GIVEN PROBLEM A: In the entries, rewrite the part that opens with the line containing "locality: Territorio Federal" and closes with the line containing "scientific name: Ageratina riparia", putting "catalog" in place of "catalogue" and leaving everything else the same.

EXTRACTED TEXT:
Showing posts with label dreams. Show all posts
Showing posts with label dreams. Show all posts

Wednesday, March 4, 2009

Daniel Ruettiger

Great movies transcend genres and achieve a universality that provokes human emotion. Rudy(1993) is a great movie. I cry, without fail, every single time I watch it. Based on a true story, the film chronicles a young man as he struggles to attend the University of Notre Dame and walk on the football team. Sure, it is a stereotypical account of an underdog that was glorified by Hollywood. However, it goes beyond football. It surpasses the symbolism of sport, and reminds the viewer of the importance of dreams.

Ever since I was a runt I have been infatuated with Notre Dame football, and being half Irish and raised Catholic the only two colors that mattered were blue and gold. Rudy just affirmed the only two options in my mind for college: 1) the University of Notre Dame, or 2) no college at all. Now that I have graduated from a university, that was not named Notre Dame, that had no football team to speak of, Rudy still remains a beacon of light.

Living in New York can be strenuous, even suffocating, and it can be easy to lose sight of things. Important things, like dreams. While football waved goodbye to me long ago, it was replaced by other dreams – modified dreams. However, living in NYC tends to bury them deep within my subconscious, and watching Rudy unearths them. Without dreams, I'm not convinced that life is worth living. While you may think that it's just a stupid movie about an undersized and talentless kid from a small town in Indiana who defies naysayers, I challenge you to consider your dreams and what you would be willing to sacrifice to achieve those dreams.

Monday, February 16, 2009

Tennis Shoes

By now we're all familiar with the cliche, that once we've struck it rich there will be something that we immediately buy, for whatever reason. Sometimes athletes will look to take care of their mother and buy them a mansion or maybe an actor will reward a family member with a Mercedes Benz. It's all so cliche, but I have one particularly special item that I will purchase upon "making" it. When I make my fortunes in the world I will skip the Bentley, skip the beach house in the Hamptons, skip hiring a personal chef and head directly to the nearest FootLocker. There I will buy the sneakers that I have wanted since 1997 - The Nike Air Max '97s. When they initially came out I was an eighth grader in middle school and tried to convince my parents that $160 was a small price to pay for my happiness, but they all of a sudden became selectively hard of hearing. Then in May of 2007, I was traveling throughout Europe and saw all of these filthy Italian kids with their D&G jeans and my favorite shoes. I walked into a shoe store and they were 160 Euros (x the $1.50 exchange rate), and I passed on them. Now I walk by shoe stores on a daily basis and see them calling for me, whispering in my ear, and begging me to stink them up, but I can't do it because I've committed my money elsewhere (namely rent and Ryan's). So when I finally make it to the PBA, the first thing I'm going to buy with all of that sweet moolah is a pair of Air Max '97s, because that's what I've always wanted.

ENTRIES SHOWN:
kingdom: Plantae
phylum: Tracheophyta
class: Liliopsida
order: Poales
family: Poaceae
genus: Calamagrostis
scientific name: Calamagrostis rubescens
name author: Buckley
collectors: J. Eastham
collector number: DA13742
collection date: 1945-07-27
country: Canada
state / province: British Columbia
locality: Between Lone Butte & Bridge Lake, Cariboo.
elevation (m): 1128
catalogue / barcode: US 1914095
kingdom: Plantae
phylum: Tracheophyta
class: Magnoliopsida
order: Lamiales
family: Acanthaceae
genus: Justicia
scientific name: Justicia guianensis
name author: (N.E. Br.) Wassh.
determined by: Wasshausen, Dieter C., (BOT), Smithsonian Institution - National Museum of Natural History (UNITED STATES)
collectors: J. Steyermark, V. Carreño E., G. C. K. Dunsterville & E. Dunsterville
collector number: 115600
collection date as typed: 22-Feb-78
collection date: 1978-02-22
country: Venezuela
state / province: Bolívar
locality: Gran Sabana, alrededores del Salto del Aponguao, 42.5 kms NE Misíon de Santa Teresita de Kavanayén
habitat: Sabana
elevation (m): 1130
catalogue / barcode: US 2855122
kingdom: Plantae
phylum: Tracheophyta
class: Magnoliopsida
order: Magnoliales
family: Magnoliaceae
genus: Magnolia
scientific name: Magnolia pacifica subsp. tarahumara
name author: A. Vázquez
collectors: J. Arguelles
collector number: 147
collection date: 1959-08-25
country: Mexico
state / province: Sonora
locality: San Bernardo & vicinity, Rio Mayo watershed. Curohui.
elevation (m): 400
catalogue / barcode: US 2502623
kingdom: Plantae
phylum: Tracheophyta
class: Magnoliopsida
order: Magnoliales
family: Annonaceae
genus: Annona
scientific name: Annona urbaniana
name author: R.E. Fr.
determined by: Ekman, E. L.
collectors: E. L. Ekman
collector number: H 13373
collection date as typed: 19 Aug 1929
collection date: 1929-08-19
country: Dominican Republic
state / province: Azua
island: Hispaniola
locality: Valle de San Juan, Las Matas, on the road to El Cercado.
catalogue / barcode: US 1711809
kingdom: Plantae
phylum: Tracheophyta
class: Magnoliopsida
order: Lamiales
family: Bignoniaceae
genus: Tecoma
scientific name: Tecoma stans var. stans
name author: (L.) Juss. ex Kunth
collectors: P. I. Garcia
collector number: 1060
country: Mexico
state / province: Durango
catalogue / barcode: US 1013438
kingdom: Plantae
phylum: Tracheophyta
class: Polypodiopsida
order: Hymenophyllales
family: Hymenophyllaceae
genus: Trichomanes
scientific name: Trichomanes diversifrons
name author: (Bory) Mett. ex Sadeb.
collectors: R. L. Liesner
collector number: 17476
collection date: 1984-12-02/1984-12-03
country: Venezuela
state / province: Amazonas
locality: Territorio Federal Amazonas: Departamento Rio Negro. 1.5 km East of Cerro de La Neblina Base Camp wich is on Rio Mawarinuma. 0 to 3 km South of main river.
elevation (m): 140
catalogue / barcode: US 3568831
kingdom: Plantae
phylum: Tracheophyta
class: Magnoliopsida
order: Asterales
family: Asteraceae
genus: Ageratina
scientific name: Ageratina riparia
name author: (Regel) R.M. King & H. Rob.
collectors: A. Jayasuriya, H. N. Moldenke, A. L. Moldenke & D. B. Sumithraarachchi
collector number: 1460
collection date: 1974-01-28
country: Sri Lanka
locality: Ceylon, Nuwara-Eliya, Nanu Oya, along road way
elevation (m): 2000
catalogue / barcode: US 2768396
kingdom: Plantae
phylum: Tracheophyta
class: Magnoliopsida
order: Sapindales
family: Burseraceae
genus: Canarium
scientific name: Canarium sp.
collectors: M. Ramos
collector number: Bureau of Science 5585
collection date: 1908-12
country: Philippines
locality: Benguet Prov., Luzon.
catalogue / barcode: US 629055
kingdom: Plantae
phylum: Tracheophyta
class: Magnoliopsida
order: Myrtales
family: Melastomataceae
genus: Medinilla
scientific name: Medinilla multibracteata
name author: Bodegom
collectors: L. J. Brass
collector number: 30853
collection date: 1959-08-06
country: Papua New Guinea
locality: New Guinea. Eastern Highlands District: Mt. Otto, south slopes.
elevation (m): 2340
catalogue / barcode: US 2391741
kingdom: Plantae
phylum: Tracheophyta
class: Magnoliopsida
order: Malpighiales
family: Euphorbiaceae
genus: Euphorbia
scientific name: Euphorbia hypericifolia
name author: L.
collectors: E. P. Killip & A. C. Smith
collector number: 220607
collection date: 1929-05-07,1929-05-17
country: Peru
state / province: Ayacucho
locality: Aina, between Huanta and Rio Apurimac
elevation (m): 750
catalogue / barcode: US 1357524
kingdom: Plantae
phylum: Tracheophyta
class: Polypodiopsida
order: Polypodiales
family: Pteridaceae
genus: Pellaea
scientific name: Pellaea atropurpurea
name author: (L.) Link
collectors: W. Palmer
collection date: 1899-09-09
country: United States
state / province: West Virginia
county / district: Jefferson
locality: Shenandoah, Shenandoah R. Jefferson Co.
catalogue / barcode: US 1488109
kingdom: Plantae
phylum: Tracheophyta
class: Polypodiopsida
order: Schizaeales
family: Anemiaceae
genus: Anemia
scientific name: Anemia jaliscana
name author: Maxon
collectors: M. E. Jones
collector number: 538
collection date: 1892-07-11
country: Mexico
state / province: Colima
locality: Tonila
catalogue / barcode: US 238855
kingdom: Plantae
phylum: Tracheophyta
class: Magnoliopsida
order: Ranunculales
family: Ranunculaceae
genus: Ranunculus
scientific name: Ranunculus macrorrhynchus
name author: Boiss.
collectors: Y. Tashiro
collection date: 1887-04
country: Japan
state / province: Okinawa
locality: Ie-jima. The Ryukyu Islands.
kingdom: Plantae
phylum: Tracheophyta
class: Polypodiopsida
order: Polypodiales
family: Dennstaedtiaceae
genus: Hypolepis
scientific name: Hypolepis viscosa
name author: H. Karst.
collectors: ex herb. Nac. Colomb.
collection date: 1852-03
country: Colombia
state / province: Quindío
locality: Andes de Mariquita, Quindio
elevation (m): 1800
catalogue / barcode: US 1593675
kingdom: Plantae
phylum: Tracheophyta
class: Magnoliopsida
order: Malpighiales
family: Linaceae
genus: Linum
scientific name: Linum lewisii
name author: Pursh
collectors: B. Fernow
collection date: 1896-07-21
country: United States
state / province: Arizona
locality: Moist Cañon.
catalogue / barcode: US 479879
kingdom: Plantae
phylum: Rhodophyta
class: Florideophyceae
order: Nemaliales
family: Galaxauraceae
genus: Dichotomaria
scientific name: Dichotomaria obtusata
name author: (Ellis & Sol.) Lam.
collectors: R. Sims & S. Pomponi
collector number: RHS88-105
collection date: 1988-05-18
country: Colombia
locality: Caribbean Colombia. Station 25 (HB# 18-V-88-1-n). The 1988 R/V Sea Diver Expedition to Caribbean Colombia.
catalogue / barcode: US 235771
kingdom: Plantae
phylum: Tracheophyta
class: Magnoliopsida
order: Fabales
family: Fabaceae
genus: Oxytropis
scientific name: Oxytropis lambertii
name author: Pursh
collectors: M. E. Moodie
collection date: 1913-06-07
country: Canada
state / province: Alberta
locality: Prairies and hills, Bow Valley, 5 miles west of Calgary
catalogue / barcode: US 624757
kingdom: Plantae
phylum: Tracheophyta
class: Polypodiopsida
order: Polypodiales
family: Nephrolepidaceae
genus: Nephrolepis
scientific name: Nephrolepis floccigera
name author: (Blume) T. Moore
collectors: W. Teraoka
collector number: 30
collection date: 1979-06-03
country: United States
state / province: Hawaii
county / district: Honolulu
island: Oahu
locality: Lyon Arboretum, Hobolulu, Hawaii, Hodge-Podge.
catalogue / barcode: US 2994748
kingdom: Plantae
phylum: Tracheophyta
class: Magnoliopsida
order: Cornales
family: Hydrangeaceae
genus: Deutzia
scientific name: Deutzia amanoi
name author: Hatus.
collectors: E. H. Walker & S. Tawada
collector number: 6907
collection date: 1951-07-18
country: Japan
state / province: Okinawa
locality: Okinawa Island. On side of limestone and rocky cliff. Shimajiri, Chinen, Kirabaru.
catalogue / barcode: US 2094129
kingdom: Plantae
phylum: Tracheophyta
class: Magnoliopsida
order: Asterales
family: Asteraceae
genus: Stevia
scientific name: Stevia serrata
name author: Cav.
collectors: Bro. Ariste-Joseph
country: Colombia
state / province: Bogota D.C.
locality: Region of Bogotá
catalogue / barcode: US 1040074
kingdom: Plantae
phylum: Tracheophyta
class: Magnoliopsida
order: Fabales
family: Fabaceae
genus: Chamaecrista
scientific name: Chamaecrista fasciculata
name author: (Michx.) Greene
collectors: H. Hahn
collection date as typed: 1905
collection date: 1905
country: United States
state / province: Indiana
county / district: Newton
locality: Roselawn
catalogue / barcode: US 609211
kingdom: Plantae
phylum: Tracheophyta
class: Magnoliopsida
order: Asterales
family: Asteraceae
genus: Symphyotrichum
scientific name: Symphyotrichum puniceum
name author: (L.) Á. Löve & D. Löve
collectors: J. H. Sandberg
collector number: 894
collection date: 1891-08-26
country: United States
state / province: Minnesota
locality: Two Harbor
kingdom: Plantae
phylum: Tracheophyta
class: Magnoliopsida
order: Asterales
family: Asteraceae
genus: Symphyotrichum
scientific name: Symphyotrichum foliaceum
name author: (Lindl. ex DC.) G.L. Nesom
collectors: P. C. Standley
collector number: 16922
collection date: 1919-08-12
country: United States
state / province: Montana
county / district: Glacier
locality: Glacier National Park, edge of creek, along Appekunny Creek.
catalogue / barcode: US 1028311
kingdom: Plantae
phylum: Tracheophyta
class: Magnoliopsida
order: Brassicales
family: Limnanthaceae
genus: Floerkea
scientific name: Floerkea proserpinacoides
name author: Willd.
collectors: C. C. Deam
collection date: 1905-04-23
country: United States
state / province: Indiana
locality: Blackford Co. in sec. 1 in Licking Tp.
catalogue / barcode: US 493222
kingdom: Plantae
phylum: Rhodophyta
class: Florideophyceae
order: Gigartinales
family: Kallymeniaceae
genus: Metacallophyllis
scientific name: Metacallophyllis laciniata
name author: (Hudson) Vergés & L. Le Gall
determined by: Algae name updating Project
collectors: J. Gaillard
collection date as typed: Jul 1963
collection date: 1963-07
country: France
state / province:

GIVEN PROBLEM B:
Answer these from the blog posts:
(i) In what year was the movie Rudy released?
(ii) Which sneakers has the writer wanted since 1997?
(iii) In what month and year was the writer traveling throughout Europe?

CORRECT RESPONSE A:
locality: Territorio Federal Amazonas: Departamento Rio Negro. 1.5 km East of Cerro de La Neblina Base Camp wich is on Rio Mawarinuma. 0 to 3 km South of main river.
elevation (m): 140
catalog / barcode: US 3568831
kingdom: Plantae
phylum: Tracheophyta
class: Magnoliopsida
order: Asterales
family: Asteraceae
genus: Ageratina
scientific name: Ageratina riparia

CORRECT RESPONSE B:
(i) 1993
(ii) The Nike Air Max '97s
(iii) May of 2007